─── GIVEN ENTRIES
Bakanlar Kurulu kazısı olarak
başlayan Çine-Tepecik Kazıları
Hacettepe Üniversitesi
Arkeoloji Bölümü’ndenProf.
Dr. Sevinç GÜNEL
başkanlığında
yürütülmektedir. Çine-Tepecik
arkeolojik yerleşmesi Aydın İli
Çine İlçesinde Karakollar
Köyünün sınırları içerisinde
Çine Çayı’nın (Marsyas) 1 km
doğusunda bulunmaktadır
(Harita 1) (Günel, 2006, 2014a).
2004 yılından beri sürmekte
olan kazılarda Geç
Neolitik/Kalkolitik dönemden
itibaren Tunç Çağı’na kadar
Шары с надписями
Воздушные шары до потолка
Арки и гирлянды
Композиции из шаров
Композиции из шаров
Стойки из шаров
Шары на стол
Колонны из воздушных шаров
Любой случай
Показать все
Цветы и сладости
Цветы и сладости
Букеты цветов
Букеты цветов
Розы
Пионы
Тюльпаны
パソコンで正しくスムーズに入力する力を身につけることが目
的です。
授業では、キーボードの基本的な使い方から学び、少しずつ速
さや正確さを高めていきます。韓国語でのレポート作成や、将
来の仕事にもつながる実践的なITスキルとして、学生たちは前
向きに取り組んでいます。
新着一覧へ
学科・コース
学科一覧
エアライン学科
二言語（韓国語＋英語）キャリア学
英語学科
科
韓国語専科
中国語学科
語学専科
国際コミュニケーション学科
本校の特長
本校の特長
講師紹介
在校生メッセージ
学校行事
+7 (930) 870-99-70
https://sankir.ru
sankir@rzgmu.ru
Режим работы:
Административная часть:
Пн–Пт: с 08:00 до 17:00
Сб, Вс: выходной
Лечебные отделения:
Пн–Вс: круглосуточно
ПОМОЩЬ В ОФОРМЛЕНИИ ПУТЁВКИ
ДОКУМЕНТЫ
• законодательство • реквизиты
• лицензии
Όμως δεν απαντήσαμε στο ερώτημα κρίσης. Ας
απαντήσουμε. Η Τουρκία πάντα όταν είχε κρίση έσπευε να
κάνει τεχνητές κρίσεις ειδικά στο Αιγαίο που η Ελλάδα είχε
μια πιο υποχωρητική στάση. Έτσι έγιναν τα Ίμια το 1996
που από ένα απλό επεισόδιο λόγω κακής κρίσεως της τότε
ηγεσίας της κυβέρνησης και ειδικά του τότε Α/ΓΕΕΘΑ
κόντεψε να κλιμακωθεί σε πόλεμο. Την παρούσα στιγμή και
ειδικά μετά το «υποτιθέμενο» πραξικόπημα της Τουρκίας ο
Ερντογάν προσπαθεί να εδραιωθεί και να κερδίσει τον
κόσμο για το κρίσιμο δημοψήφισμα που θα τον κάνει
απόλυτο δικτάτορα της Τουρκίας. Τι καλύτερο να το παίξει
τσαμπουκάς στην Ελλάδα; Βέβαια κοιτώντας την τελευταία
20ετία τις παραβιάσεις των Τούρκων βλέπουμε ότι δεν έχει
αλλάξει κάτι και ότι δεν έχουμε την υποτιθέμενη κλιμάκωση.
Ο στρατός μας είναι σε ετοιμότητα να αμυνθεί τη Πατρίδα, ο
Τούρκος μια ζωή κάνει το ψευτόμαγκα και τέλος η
──────
Check every line of the records above for the string "είχε". Copy those that hold it.

#### [ANSWER TO THIS TASK]
απαντήσουμε. Η Τουρκία πάντα όταν είχε κρίση έσπευε να
κάνει τεχνητές κρίσεις ειδικά στο Αιγαίο που η Ελλάδα είχε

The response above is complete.